HOW TO COMPLETE THIS TASK:
Read each of the lines below and tally those with "hàng"; the tally is the whole answer.

(Data extracted from a collection)
§

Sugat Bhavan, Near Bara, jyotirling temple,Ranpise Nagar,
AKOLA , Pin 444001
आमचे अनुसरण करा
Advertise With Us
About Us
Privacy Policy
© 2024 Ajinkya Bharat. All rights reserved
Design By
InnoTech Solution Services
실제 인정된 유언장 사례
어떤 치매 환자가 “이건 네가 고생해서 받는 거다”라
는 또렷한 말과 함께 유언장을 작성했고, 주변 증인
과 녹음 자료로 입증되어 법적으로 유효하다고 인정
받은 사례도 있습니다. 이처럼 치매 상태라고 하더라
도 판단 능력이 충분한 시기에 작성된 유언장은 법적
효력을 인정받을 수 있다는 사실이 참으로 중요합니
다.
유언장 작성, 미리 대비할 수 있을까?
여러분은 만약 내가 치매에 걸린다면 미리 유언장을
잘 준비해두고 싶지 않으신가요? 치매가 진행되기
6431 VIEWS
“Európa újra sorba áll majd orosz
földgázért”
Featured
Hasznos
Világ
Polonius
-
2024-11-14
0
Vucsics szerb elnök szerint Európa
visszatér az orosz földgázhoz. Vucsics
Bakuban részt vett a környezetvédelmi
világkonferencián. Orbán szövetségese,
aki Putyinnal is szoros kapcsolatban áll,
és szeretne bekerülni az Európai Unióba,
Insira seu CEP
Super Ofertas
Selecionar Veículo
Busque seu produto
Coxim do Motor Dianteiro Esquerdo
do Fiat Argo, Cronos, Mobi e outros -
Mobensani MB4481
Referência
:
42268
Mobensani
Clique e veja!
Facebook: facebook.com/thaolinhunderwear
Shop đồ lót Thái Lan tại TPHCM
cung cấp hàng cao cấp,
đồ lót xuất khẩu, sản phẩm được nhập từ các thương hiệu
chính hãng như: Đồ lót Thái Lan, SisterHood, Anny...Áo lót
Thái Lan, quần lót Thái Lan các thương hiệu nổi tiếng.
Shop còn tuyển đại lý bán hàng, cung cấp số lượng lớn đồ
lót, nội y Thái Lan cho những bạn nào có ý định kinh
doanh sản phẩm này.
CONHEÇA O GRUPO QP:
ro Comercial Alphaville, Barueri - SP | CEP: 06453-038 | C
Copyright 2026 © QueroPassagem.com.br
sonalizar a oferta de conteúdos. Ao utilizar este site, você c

§

WRITTEN SOLUTION:
2